--- START ---

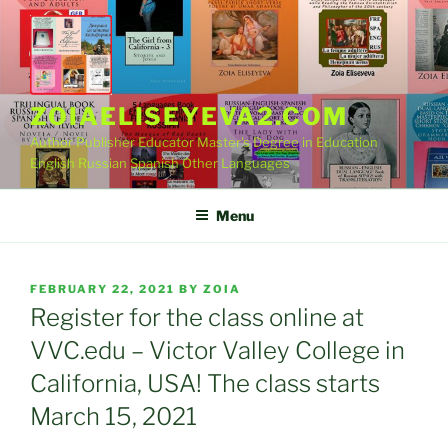
Skip
to
content
ZOIAELISEYEVA2.COM
Author Publisher Educator Master's Degree in Education
English Russian Spanish Other Languages
Menu
POSTED
FEBRUARY 22, 2021
BY
ZOIA
ON
Register for the class online at
VVC.edu – Victor Valley College in
California, USA! The class starts
March 15, 2021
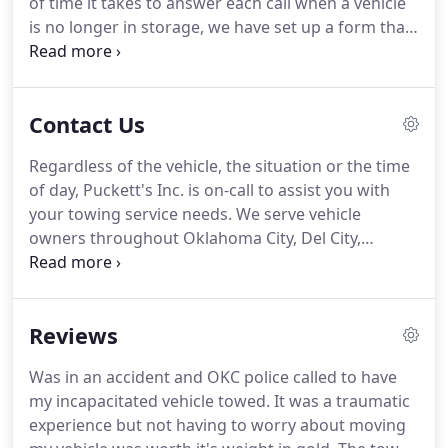
of time it takes to answer each call when a vehicle
is no longer in storage, we have set up a form that
not only provides information requested but also
provides a written record of the information.
We
have set up this procedure to help lienholders
Contact Us
document the information requested along with
providing a detailed record of the information we
Regardless of the vehicle, the situation or the time
passed along to the lienholder in a timely manner
of day, Puckett's Inc. is on-call to assist you with
for us and the lienholder.
your towing service needs.
We serve vehicle
owners throughout Oklahoma City, Del City,
Moore, and Norman, OK, as well as commercial
customers and law enforcement agencies.
Call us
for access to a wide breadth of towing capabilities,
Reviews
including winch-outs, impounding, light- and
medium-duty towing, and vehicle lockouts.
We're
Was in an accident and OKC police called to have
committed to delivering superior customer service
my incapacitated vehicle towed.
It was a traumatic
and we know that starts with knowledgeable,
experience but not having to worry about moving
reliable service.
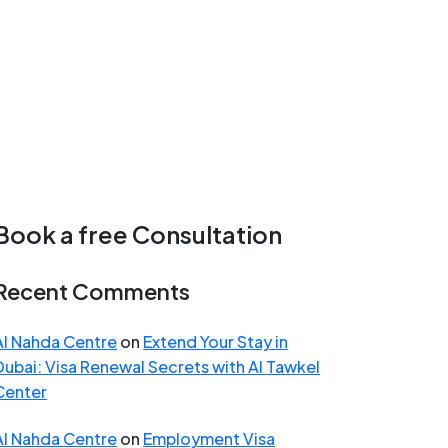
Book a free Consultation
Recent Comments
Al Nahda Centre
on
Extend Your Stay in
Dubai: Visa Renewal Secrets with Al Tawkel
Center
Al Nahda Centre
on
Employment Visa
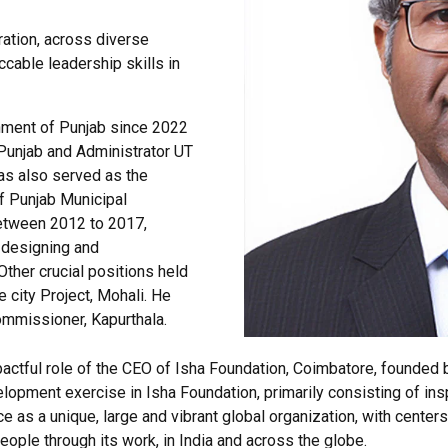
ration, across diverse
ccable leadership skills in
nment of Punjab since 2022
 Punjab and Administrator UT
as also served as the
f Punjab Municipal
between 2012 to 2017,
r designing and
Other crucial positions held
 city Project, Mohali. He
ommissioner, Kapurthala.
pactful role of the CEO of Isha Foundation, Coimbatore, founded b
opment exercise in Isha Foundation, primarily consisting of insp
e as a unique, large and vibrant global organization, with centers
people through its work, in India and across the globe.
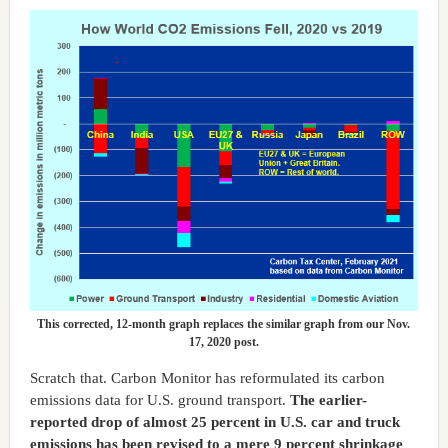
This corrected, 12-month graph replaces the similar graph from our Nov.
17, 2020 post.
Scratch that. Carbon Monitor has reformulated its carbon
emissions data for U.S. ground transport.
The earlier-
reported drop of almost 25 percent in U.S. car and truck
emissions has been revised to a mere 9 percent shrinkage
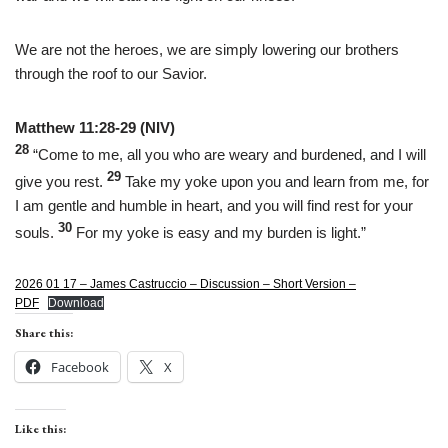
We are not the heroes, we are simply lowering our brothers
through the roof to our Savior.
Matthew 11:28-29 (NIV)
28
“Come to me, all you who are weary and burdened, and I will
29
give you rest.
Take my yoke upon you and learn from me, for
I am gentle and humble in heart, and you will find rest for your
30
souls.
For my yoke is easy and my burden is light.”
2026 01 17 – James Castruccio – Discussion – Short Version –
PDF
Download
Share this:
Facebook
X
Like this:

--- END ---

■ Problem description
Although the records above contain pictures, the copy must not; set down exactly the lines from the one with "ZOIAELISEYEVA2.COM" up to and including the one with "of day, Puckett's".

■ Your solution
ZOIAELISEYEVA2.COM
Author Publisher Educator Master's Degree in Education
English Russian Spanish Other Languages
Menu
POSTED
FEBRUARY 22, 2021
BY
ZOIA
ON
Register for the class online at
VVC.edu – Victor Valley College in
California, USA! The class starts
March 15, 2021
of time it takes to answer each call when a vehicle
is no longer in storage, we have set up a form that
not only provides information requested but also
provides a written record of the information.
We
have set up this procedure to help lienholders
Contact Us
document the information requested along with
providing a detailed record of the information we
Regardless of the vehicle, the situation or the time
passed along to the lienholder in a timely manner
of day, Puckett's Inc. is on-call to assist you with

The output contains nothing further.